München - Der Stadtrat will mehr Freiheiten fürs Baden und Bootfahren an der Isar schaffen. Einige der Verbote entlang des Flusses sollen bald gelockert werden. Doch noch gibt es Hindernisse.

© Marcus Schlaf
Wasserratten sollen künftig in Abschnitten der Isar planschen dürfen, die ihnen bisher verwehrt waren.
Was die Isar den Münchnern bedeutet, konnte man am Dienstag im Stadtrat gut beobachten: Stundenlang debattierten die Politiker leidenschaftlich über den Fluss: Sie rangen um jeden Seitenarm, fachsimpelten über Laichplätze, Gumpen und Tothölzer.

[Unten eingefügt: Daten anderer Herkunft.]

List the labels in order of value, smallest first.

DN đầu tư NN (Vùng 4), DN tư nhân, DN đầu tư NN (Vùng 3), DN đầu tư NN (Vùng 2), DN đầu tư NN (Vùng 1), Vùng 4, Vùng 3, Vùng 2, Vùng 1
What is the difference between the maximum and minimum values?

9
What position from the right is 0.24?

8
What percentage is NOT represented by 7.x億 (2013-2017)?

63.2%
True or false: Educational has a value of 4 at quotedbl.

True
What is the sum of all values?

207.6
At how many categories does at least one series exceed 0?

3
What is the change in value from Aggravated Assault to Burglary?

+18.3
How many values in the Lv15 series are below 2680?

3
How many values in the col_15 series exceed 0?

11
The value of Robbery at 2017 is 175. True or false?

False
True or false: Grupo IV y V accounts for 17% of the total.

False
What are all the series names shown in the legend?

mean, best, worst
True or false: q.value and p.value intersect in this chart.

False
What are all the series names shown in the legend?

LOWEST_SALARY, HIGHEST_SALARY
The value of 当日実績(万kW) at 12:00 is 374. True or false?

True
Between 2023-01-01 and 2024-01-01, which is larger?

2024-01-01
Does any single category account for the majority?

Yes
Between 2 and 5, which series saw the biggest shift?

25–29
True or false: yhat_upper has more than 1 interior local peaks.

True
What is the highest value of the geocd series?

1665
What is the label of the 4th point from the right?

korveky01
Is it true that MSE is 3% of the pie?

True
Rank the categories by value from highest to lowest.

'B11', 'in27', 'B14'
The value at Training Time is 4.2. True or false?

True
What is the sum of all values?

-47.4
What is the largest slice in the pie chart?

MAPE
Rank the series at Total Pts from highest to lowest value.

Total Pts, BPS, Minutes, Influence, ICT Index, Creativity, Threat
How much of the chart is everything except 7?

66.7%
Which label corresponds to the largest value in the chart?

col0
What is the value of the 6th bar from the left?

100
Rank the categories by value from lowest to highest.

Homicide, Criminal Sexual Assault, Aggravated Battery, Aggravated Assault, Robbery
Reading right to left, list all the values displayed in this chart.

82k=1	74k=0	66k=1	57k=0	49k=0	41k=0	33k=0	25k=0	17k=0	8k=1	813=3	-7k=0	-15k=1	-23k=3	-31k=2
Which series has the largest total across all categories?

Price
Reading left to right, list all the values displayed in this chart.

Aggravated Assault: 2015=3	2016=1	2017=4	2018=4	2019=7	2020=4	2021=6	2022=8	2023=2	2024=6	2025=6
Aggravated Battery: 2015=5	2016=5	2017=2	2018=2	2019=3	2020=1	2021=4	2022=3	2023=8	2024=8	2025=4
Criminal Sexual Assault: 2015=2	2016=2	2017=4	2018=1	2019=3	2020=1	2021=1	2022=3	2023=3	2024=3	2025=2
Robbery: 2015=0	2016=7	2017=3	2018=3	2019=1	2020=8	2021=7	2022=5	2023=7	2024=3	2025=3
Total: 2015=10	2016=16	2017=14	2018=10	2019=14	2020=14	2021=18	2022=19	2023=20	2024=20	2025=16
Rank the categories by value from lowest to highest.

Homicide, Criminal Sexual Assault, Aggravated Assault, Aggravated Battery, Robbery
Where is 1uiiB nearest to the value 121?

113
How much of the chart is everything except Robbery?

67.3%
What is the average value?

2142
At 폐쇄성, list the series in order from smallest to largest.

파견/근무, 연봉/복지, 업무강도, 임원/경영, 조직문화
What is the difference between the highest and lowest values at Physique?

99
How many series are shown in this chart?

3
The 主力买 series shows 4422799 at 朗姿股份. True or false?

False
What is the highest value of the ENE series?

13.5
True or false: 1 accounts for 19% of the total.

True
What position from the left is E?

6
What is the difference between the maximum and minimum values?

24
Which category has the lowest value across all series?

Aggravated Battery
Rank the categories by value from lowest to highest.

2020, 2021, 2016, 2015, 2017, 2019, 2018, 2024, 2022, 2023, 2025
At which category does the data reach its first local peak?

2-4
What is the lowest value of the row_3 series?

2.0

Es ging um ein notwendiges bürokratisches Ungetüm mit dem Namen „städtische Bade- und Bootverordnung“. Kurz: Es ging darum, wer an der Isar was darf und was nicht.
Am Dienstag setzte die rot-grüne Mehrheit die eigenen Vorschläge im Stadtrat dennoch durch - mit Unterstützung der FDP. Falls die Regierung von Oberbayern den Beschluss genehmigt, wäre das Isar-Baden und -Bootfahren künftig fast im gesamten Stadtgebiet erlaubt - das Baden allerdings meist nur auf der östliche Flussseite, im Westen sprechen Steilufer dagegen.
Dennoch könnten sich Münchner Wasserratten über neue Freizeitgebiete freuen, die ihnen bisher verwehrt waren. Das Baden wäre zum Beispiel an der Wittelsbacher Brücke erlaubt - in dem Seitenarm, der dort weniger Wasser führt. Auch im Bereich nördlich der Praterinsel bis zur Max-Joseph-Brücke dürften die Münchner ins Wasser gehen. Kanuten dürften auch auf dem Abschnitt zwischen Flaucher und Corneliusbrücke paddeln. Das Bootfahren in der Flossgasse an der Marienklause bliebe erlaubt. Schilder sollen die neuen Regeln künftig verständlich erklären.
Doch ob diese liberalere Verordnung wirklich in Kraft tritt, ist unklar. Denn einige der Lockerungen bereiten der Stadtverwaltung Kopfzerbrechen. OB Ude fürchtet, er und seine Mitarbeiter könnten womöglich sogar strafrechtlich belangt werden, wenn das Bootfahren an bestimmten gefährlichen Stellen erlaubt würde. Er will den Stadtratsbeschluss daher von der Rechtsaufsicht - der Regierung von Oberbayern - überprüfen lassen. Falls diese Einwände hat, könnten wesentliche Teile des Beschlusses noch unterbunden werden.
Die CSU im Stadtrat ist ohnehin gegen allzu große Aufweichungen der Verbote. Sie setzte sich unter anderem dafür ein, dass das Bootfahren jahreszeitlich so eingeschränkt wird, dass die Laichgebiete bedrohter Fischarten nicht gefährdet werden.
Wann die Regierung von Oberbayern ihre Entscheidung fällt, ist noch unklar. So lange dies nicht geschehen ist, ändert sich nichts an der Isar - es gelten weiter die alten Bade- und Bootregeln aus dem Jahr 1976.